Job:
Copy every line in the listing that contains "Respuesta".

Information supplied:
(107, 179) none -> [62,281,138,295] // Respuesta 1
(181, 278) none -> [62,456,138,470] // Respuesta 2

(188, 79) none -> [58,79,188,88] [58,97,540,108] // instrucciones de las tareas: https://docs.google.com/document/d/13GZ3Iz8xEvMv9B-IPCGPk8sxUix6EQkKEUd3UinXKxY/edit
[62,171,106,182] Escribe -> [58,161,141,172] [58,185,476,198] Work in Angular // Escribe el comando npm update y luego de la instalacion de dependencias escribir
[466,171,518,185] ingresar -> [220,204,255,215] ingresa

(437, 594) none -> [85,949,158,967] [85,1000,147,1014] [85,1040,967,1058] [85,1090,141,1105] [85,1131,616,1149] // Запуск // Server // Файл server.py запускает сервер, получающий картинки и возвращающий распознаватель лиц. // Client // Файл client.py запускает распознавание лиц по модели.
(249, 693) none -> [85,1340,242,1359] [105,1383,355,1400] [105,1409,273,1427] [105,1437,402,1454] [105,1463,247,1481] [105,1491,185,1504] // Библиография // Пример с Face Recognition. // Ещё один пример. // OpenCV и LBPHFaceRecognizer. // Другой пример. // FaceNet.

Result for this exercise:
(107, 179) none -> [62,281,138,295] // Respuesta 1
(181, 278) none -> [62,456,138,470] // Respuesta 2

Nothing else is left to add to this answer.